Highway 131 began at an intersection with Highway 27 (Essa Road), travelling north through the outskirts of Barrie. Although the city of 125,000 residents lay immediately east of the highway, Highway 131 was a two lane road throughout its length. North of Highway 27, the route travelled north through farmland, then west of the suburb of Holly. North of Mapleview Drive, the route entered a forested area. After travelling through a valley, the highway met Ardagh Road.
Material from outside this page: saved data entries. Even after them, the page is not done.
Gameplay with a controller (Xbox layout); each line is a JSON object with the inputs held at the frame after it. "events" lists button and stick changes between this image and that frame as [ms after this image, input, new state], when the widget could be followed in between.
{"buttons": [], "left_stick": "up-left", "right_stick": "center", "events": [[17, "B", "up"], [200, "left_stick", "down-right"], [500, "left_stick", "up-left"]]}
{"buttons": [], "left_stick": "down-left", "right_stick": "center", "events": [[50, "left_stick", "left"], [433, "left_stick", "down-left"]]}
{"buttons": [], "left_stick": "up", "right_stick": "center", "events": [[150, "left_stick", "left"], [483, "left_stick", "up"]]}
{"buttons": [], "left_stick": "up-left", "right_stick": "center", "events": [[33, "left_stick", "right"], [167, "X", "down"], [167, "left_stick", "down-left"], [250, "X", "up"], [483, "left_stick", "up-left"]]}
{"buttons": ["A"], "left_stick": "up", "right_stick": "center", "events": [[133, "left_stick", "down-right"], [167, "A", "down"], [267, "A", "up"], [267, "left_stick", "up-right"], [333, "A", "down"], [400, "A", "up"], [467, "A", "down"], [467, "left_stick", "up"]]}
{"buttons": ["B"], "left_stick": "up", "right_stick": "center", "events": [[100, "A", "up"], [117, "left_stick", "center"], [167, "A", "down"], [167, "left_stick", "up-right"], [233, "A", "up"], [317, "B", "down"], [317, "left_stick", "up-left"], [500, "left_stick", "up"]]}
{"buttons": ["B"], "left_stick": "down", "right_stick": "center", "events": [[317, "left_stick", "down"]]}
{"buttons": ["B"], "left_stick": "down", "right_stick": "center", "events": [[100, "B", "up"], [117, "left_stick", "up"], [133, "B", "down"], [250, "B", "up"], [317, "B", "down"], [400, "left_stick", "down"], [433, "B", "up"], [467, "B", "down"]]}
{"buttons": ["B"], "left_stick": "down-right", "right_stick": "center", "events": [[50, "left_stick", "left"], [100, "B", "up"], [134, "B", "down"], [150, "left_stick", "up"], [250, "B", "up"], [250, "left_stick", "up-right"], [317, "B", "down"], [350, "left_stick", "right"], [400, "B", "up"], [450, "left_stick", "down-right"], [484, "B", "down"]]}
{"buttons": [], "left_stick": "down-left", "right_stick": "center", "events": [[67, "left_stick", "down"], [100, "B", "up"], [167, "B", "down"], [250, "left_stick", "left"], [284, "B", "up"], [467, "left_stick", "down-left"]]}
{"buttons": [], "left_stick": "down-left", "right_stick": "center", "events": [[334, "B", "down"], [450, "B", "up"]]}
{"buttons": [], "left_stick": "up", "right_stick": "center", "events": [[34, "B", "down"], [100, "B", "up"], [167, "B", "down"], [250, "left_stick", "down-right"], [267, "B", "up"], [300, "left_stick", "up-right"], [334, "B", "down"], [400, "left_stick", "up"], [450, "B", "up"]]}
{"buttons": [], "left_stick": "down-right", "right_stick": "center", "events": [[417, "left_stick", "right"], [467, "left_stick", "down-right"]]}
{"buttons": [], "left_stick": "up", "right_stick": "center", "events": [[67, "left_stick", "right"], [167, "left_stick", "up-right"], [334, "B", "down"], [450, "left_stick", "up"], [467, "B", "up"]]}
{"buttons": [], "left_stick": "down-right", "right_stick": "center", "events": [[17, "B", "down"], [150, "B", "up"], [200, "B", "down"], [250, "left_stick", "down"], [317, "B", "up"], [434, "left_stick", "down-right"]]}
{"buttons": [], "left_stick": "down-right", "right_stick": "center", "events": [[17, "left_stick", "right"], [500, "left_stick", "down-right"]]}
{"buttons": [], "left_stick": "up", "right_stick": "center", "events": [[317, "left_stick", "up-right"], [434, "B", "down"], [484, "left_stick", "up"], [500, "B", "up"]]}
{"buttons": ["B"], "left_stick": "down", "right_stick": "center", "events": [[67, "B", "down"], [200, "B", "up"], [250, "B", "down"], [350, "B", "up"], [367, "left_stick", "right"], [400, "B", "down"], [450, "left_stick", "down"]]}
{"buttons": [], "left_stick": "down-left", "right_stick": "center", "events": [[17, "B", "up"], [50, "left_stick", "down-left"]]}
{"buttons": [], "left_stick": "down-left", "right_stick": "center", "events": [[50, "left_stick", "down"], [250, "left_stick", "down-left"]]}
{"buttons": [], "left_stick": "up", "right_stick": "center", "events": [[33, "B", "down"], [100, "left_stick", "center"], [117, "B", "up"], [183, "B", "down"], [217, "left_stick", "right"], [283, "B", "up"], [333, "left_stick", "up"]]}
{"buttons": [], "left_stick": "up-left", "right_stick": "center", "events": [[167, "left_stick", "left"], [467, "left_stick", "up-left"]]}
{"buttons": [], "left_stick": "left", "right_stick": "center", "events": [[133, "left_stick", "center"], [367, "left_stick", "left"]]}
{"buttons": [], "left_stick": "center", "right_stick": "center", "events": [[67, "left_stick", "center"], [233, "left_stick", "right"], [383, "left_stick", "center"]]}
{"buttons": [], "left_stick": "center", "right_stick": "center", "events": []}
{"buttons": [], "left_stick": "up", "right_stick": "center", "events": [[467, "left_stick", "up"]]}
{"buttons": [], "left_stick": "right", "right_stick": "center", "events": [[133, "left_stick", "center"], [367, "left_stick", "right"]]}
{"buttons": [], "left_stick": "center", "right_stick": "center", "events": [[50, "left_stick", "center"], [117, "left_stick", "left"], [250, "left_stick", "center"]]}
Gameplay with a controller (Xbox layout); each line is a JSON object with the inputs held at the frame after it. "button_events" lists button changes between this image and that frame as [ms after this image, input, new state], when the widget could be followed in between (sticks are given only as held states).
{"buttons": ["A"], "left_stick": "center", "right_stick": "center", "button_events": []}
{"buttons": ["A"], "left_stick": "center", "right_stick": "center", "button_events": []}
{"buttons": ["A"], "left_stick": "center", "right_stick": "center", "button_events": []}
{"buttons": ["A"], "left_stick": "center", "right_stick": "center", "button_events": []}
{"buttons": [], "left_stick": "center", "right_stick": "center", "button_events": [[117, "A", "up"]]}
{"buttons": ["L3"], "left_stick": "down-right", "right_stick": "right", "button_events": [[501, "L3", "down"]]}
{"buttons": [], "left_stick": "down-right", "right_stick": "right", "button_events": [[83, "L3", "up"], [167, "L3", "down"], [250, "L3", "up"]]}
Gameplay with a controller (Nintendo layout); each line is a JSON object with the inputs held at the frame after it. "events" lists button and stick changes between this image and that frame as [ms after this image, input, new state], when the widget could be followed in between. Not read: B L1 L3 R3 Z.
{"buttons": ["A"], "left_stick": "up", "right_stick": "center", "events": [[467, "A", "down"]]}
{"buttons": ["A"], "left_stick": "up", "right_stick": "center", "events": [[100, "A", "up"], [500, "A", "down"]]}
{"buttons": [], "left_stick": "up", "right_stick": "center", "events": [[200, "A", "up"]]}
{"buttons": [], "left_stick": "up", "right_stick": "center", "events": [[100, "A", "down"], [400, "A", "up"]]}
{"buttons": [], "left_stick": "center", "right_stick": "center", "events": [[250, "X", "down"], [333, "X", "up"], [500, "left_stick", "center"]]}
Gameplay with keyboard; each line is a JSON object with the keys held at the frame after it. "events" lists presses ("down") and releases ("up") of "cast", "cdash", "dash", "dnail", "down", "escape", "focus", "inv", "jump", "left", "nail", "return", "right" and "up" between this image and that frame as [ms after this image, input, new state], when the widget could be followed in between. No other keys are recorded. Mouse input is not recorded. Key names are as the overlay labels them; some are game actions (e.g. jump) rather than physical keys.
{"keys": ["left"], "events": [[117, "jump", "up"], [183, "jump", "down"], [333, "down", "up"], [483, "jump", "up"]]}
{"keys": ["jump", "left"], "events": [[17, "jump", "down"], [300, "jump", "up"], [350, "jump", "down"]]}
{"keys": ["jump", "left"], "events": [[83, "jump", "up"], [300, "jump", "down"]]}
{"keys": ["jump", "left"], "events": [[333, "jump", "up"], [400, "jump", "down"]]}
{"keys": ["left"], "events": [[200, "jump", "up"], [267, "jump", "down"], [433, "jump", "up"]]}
It crossed the newly commissioned Barrie Collingwood Railway and shortly thereafter ended at Highway 90 (Dunlop Street), which travelled east to Barrie and west to Angus and CFB Borden.

== History ==
The original Highway 131 was in Thunder Bay, ON. The city’s Harbour Expressway, built in 1979, was initially designated as Highway 131. However, it was downloaded to the Thunder Bay municipal government in 1981, freeing up the number 131 to be recycled. It was recycled four years later and assigned to this highway in Barrie, distant from its predecessor in Northern Ontario.

In 1984 or 1985, the Ministry of Transportation of Ontario (MTO) assumed ownership of Simcoe County Road 31.
The purpose was to divert Georgian Bay and Wasaga Beach -bound traffic from Highway 26 in Downtown Barrie. Highway 131 remained unchanged throughout its existence.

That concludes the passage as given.